The system uses a black box and smartphone camera to analyze a standard color-changing paper test, using a medical dipstick dipped into the urine specimen, to measure levels of glucose, blood, protein, and other chemicals — which can indicate evidence of kidney disease, diabetes, urinary tract infections and even signs of bladder cancer.

The current standard dipstick test uses a paper strip with 10 square pads. Dipped in a sample, each pad changes color to screen for the presence of a different disease-indicating chemical. After waiting the appropriate amount of time, a medical professional — or, increasingly, an automated system — compares the pad shades to a color reference chart for results.

But the test takes time, costs money, and creates backlogs for clinics and primary care physicians. The results are often inconclusive, requiring both patient and doctor to book another appointment. So patients with long-term conditions like chronic urinary tract infections must wait for results to confirm what both patient and doctor already know before getting antibiotics. Tracking patients’ progress with multiple urine tests a day is out of the question.

Some innovators have tried to create simple, do-it-yourself systems, but they can be error-prone, said Audrey (Ellerbee) Bowden, assistant professor of electrical engineering at Stanford. “You think it’s easy — you just dip the stick in urine and look for the color change, but there are things that can go wrong,” she said. “Doctors don’t end up trusting those results as accurate.”

 A simplified home urinanalysis system

Prototype urinalysis device (credit: Gennifer T. Smith et al./Lab on a Chip)

Writing in Lab on a Chip, a journal of the Royal Society of Chemistry, Bowden and Gennifer Smith, a PhD student in electrical engineering, explain they designed their system to overcome three main potential errors in a home test: inconsistent lighting, urine volume control, and timing.

To fix this, the engineers designed a multi-layered system to load urine onto the dipstick. A dropper squeezes urine into a hole in the first layer, filling up a channel in the second layer, and ten square holes in the third layer. Some clever engineering ensures that a uniform volume of urine is deposited on each of the ten pads on the dipstick at just the right time.

Finally, a smartphone is placed on top of the black box with the video camera focused on the dipstick inside the box. Custom software reads video from the smartphone and controls the timing and color analysis.

To perform the test a person would load the urine and then push the third layer into the box. When the third layer hits the back of the box, it signals the phone to begin the video recording at the precise moment when the urine is deposited on the pads.
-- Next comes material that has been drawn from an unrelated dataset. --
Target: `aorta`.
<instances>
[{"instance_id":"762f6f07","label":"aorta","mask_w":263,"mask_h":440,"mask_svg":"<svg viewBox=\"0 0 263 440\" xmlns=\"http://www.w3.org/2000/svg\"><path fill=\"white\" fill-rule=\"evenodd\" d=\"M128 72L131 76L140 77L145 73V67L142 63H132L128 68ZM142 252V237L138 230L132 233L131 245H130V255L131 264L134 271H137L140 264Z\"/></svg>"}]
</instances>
Timing is critical to the analysis. Pads have readout times ranging from 30 seconds to 2 minutes. Once the two minutes are up, the person can transfer the recording to a software program on their computer. For each pad, it pulls out the frames from the correct time and reads out the results.
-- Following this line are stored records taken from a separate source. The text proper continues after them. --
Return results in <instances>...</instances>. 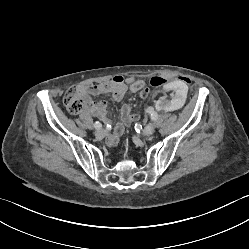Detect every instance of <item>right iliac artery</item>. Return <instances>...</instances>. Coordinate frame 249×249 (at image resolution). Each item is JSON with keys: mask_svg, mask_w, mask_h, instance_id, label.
<instances>
[{"mask_svg": "<svg viewBox=\"0 0 249 249\" xmlns=\"http://www.w3.org/2000/svg\"><path fill=\"white\" fill-rule=\"evenodd\" d=\"M94 127L96 128V129H100L101 127H102V124L100 123V122H95L94 123Z\"/></svg>", "mask_w": 249, "mask_h": 249, "instance_id": "right-iliac-artery-1", "label": "right iliac artery"}]
</instances>
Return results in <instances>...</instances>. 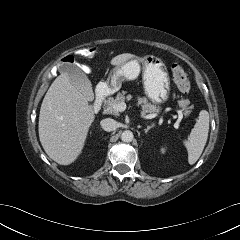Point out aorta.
Instances as JSON below:
<instances>
[{"instance_id":"1","label":"aorta","mask_w":240,"mask_h":240,"mask_svg":"<svg viewBox=\"0 0 240 240\" xmlns=\"http://www.w3.org/2000/svg\"><path fill=\"white\" fill-rule=\"evenodd\" d=\"M133 138H134V135L129 130L124 131L121 135V140L123 142H131L133 140Z\"/></svg>"}]
</instances>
The engineers also plan to design an app to send the results directly to the doctor.

Funding for this research came from the National Institutes of Health, the Rose Hills Foundation Graduate Engineering Fellowship, the Electrical Engineering Department New Projects Graduate Fellowship, the Oswald G. Villard Jr. Engineering Fellowship, the Stanford Graduate Fellowship and the National Science Foundation Graduate Research Fellowship.
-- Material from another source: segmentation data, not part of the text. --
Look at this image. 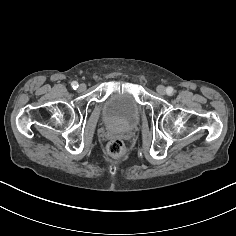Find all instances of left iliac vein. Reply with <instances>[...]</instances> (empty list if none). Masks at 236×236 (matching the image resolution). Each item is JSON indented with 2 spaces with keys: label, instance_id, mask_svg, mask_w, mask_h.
Wrapping results in <instances>:
<instances>
[{
  "label": "left iliac vein",
  "instance_id": "1",
  "mask_svg": "<svg viewBox=\"0 0 236 236\" xmlns=\"http://www.w3.org/2000/svg\"><path fill=\"white\" fill-rule=\"evenodd\" d=\"M156 90H157V93L160 94V95H164L165 92H166V89L163 85L157 86Z\"/></svg>",
  "mask_w": 236,
  "mask_h": 236
}]
</instances>
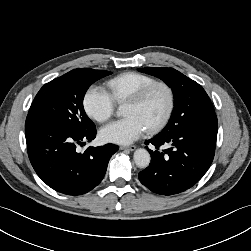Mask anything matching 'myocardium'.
Masks as SVG:
<instances>
[{
  "instance_id": "myocardium-1",
  "label": "myocardium",
  "mask_w": 251,
  "mask_h": 251,
  "mask_svg": "<svg viewBox=\"0 0 251 251\" xmlns=\"http://www.w3.org/2000/svg\"><path fill=\"white\" fill-rule=\"evenodd\" d=\"M161 87L165 89L168 95V107L163 115V117L152 127L148 128L147 131L151 134L156 133L160 131L170 120L174 108H175V93L173 88L164 81H155L145 87H143L141 90H139L135 95H133L130 99L127 100V103L132 104H142L147 97L150 95V93L155 89Z\"/></svg>"
}]
</instances>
Abstract of Robust dipstick urinalysis using a low-cost, micro-volume slipping manifold and mobile phone platform

We introduce a novel manifold and companion software for dipstick urinalysis that eliminate many of the aspects that are traditionally plagued by user error: precise sample delivery, accurate readout timing, and controlled lighting conditions. The proposed all-acrylic slipping manifold is reusable, reliable, and low in cost. A simple timing mechanism ensures results are read out at the appropriate time. Results are obtained by capturing videos using a mobile phone and by analyzing them using custom-designed software. We show that the results obtained with the proposed device are as accurate and consistent as a properly executed dip-and-wipe method, the industry gold-standard, suggesting the potential for this strategy to enable confident urinalysis testing in home environments.